***** EXTRAIT À LIRE *****

Entre confinement, couvre-feu, l'attestation de déplacement ne date pas d'aujourd'hui... Retour sur une archive de 1720.
©️Gallica - BnF
Le 17 mars 2020, puis le 28 octobre, suite à la propagation du virus Covid-19, le Gouvernement impose aux français de respecter une période de confinement, période durant laquelle une attestation de déplacement dérogatoire est obligatoire pour tout déplacement, même à pied.
Mais cette attention de déplacement dérogatoire ne date pas d’aujourd’hui.
En effet, un mois plus tard, l’historien Jérémie Ferrer-Bartomeu partageais sur Twitter une image d’une Attestation de sortie dérogatoire datée de 1720. 300 ans après, des caractéristiques communes rapprochent cette archive de nos attestations modernes.
L’attestation dérogatoire en date du 4 novembre 1720 autorisait un certain Alexandre Coulomb à rejoindre la ville de Blauzac depuis son lieux de résidence à Remoulins dans le Gard. Bien qu’il n’ait qu’une petite vingtaine de kilomètres à parcourir, il est important pour cet homme de fournir la preuve qu’il n’y a « aucun soupçon de mal contagieux » à son encontre. Une mention obligatoire alors qu’une terrible épidémie de peste bubonique touche lourdement la Provence.

*****

Prolongez le texte sur l'attestation de déplacement de 1720 à partir de sa dernière phrase.

***** DONNÉES FOURNIES *****

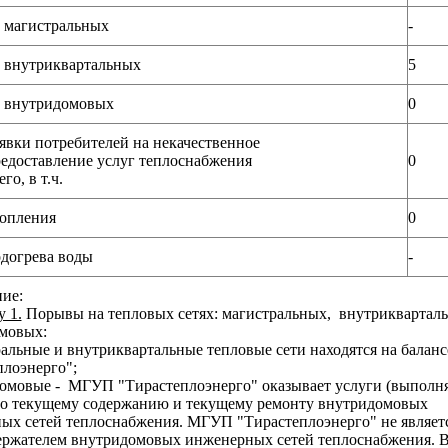
 магистральных
-
 внутриквартальных
5
 внутридомовых
0
явки потребителей на некачественное
едоставление услуг теплоснабжения
0
его, в т.ч.
опления
0
догрева воды
-
ие:
 1.
Порывы на тепловых сетях: магистральных, внутриквартал
мовых:
ральные и внутриквартальные тепловые сети находятся на бала
плоэнерго";
домовые - МГУП "Тирастеплоэнерго" оказывает услуги (выполн
по текущему содержанию и текущему ремонту внутридомовых
ых сетей теплоснабжения. МГУП "Тирастеплоэнерго" не являет
ержателем внутридомовых инженерных сетей теплоснабжения. 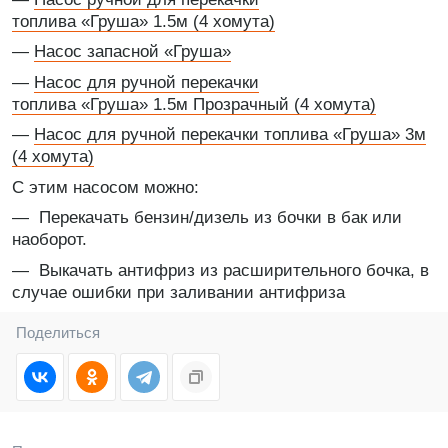
топлива «Груша» 1.5м (4 хомута)
—
Насос запасной «Груша»
—
Насос для ручной перекачки
топлива «Груша» 1.5м Прозрачный (4 хомута)
—
Насос для ручной перекачки топлива «Груша» 3м
(4 хомута)
С этим насосом можно:
— Перекачать бензин/дизель из бочки в бак или
наоборот.
— Выкачать антифриз из расширительного бочка, в
случае ошибки при заливании антифриза
Поделиться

*****

> **RÉPONSE ATTENDUE**:
Cette épidémie de peste débute au mois de mai 1720 sur le port de Marseille. Elle fera plus de 100 000 morts. A cette époque, la médecine n’était pas capable d’endiguer un phénomène aussi contagieux. Le seul moyen de limiter son impact était alors d’interdire les déplacements, puisque le confinement de la ville de Marseille semblait compliqué.
On lit sur cette attestation :
Nous Consuls du Lieu de Remoulin certifions à tous qu'il appartiendra que Alexandre Coulomb consul habitant de ce lieu âgé de vingt huit ans d'une taille médiocre cheveux châtains part de ce lieu où il n'y a aucun soupçon de Mal Contagieux pour aller à Blozac (Blauzac, Gard). Prions tous ceux qui sont à prier de lui donner libre, entrée & assuré passage. En foi de quoi nous lui avons accordé le présent certificat pour servir ainsi qu'il appartiendra. A Remoulin ce 4e Nbre mil sept cens vingt. Fabre Juge-Consul. »
Jérémie Ferrer-Bartomeu rapportait au Figaro que « le caractère officiel de ce document, imprimé puis complété de façon manuscrite, montre que la situation est grave ». Il ajoute qu’ « à l’époque, même hors épidémie, les mobilités étaient réduites. Le monde était extrêmement compartimenté : on ne rentrait pas comme ça dans une ville. On se méfiait de l’étranger et en période d’épidémie, ces réflexes profondément ancrés redoublaient ».
Alexandre Coulomb n’a sûrement pas eu le choix de se déplacer. L’historien émet l’idée qu’il ait pu aller jusqu’à Blazac pour demander de l’approvisionnement ou pour parler de sûreté.
Si en 2020 on ne risquait qu’une amende de 135€ si notre attestation de déplacement dérogatoire n’était pas remplie, en 1720 on risquait d’être fusillé ou pendu. Une peine bien moins clémente face au risque plus conséquent de contaminer les autres et de faire progresser la maladie.